If the same hang reproduces in JDK8, then this hang has nothing to do with the Contended Locking project since those changes are not in JDK8. Re: pre-integration testing Based on the sightings in this bug and JDK-8144013 "Kitchensink process hangs", it looks like the hang is intermittent so a single execution per platform may not have run into this issue.
01-12-2015

CallTimerGrid was integrated into BigApps using this bug: JDK-8073322 JEP-JDK-8046133: Test task: integrate CallTimerGrid to Kitchensink https://bugs.openjdk.java.net/browse/JDK-8073322 And was recently enabled in BigApps using this bug: INTJDK-7621462 CallTimerGrid module is enabled in Kitchensink https://bugs.openjdk.java.net/browse/INTJDK-7621462 Neither of these bugs has any information about what platforms were tested using CallTimerGrid prior to integration or being enabled. Can someone fill in the info about the testing done with this version of CallTimerGrid? Update: I'm trying to figure out if behavior has changed since CallTimerGrid was integrated into Kitchen Sink via JDK-8073322 (2015.03.19) and when it was enabled for regular execution via INTJDK-7621462 (2015.11.02).

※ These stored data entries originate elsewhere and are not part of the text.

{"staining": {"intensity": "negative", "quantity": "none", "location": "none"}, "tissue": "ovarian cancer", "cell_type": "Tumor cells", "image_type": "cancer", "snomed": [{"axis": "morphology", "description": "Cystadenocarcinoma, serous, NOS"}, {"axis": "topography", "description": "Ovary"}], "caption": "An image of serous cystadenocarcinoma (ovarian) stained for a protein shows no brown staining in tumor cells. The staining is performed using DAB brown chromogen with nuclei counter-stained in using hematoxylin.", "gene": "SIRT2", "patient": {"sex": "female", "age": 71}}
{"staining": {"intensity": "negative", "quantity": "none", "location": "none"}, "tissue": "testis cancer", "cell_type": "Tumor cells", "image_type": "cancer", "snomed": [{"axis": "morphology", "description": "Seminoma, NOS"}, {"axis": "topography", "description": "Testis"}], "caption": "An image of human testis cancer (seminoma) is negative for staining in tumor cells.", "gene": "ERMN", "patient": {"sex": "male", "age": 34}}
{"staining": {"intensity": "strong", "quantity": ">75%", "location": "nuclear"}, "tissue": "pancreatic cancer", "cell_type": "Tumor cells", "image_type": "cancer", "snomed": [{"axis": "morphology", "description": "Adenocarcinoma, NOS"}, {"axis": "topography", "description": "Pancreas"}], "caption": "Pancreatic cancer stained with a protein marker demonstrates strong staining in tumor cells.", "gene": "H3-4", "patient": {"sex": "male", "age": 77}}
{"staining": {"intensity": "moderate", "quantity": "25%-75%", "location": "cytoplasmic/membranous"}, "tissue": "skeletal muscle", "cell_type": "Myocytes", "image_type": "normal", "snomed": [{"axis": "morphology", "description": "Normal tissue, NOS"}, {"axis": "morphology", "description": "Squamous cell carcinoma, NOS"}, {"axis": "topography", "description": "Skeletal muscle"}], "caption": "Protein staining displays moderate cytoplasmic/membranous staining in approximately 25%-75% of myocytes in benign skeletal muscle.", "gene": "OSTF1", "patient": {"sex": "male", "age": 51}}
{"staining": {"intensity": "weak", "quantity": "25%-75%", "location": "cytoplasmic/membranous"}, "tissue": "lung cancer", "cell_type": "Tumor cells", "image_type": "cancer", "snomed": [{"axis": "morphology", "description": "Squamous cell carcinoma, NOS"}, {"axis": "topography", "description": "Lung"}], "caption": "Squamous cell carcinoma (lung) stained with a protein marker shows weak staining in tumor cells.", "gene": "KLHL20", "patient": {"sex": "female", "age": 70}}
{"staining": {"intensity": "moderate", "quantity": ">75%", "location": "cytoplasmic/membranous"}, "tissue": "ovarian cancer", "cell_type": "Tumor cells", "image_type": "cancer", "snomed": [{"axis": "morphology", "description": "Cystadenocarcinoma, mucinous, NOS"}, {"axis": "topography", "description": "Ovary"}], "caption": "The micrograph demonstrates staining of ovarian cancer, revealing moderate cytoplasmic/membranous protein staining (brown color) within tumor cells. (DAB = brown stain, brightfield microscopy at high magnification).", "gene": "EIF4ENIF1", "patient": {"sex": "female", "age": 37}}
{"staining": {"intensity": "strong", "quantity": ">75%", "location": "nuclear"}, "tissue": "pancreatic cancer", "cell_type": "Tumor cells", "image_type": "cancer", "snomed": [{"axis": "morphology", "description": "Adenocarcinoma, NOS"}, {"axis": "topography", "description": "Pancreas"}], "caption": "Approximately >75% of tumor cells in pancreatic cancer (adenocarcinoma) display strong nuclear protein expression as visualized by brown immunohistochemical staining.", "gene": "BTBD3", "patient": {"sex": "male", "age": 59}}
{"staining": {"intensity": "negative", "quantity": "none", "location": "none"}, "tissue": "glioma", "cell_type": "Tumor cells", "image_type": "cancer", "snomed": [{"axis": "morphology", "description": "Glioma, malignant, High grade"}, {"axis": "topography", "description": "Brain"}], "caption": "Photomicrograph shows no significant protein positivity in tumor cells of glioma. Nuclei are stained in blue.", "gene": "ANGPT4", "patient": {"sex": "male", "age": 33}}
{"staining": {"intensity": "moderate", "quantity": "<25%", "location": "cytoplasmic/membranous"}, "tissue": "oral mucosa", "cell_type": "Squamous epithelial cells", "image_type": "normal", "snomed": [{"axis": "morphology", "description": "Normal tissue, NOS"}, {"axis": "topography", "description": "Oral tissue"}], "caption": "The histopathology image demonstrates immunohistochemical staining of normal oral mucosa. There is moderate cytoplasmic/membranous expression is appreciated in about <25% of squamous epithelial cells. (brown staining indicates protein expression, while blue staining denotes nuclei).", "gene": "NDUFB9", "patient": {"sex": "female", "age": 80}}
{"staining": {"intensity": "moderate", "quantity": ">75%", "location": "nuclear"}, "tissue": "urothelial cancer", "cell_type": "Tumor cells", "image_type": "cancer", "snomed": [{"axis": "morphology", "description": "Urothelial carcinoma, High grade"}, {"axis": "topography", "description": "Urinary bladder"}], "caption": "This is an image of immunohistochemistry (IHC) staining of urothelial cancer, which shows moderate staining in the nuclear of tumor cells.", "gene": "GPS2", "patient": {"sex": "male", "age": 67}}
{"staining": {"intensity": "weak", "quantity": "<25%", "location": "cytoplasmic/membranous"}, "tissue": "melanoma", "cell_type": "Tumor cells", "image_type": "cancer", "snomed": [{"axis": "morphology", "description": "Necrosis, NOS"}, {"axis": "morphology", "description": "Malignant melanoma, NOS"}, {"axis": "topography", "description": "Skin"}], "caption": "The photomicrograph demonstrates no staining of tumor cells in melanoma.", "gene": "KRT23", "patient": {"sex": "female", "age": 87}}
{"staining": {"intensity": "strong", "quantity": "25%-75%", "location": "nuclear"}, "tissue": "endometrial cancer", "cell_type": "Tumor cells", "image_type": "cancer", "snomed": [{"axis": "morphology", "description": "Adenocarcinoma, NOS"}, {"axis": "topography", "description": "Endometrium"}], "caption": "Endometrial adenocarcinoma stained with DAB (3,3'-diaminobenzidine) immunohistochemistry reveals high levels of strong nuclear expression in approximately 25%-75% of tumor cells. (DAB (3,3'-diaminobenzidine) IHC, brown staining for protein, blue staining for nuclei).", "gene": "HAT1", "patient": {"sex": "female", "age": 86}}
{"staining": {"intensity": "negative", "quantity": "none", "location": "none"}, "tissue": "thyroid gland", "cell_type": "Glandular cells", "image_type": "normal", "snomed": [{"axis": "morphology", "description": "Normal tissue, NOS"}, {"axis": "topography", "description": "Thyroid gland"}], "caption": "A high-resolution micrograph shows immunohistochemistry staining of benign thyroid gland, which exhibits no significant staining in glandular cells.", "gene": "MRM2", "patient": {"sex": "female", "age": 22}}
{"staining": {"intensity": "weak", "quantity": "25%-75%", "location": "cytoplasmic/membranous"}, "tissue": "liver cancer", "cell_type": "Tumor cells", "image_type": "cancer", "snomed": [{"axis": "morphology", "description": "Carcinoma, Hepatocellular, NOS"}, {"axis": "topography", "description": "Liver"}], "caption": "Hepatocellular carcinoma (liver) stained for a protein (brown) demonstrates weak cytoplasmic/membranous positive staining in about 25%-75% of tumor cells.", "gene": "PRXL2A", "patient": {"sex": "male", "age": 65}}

If pre-integration testing for JDK-8073322 showed that CallerTimerGrid was stable back in 2015.03, then something changed between then and when CallTimerGrid was enabled for regular execution on 2015.11.02.
25-11-2015

It is possible that OOME could cause a hang - it depends. Where are the sources for these tests?
19-11-2015

Could possibly be related to the problem Dan has been trying to track down in JDK-8077392
15-11-2015

Need to see the full stack including native to see what the thread is blocked on. Thread.setPriority is not a blocking operation, so the blocking must be incidental. Also could be the compiled frame information is not correct.
15-11-2015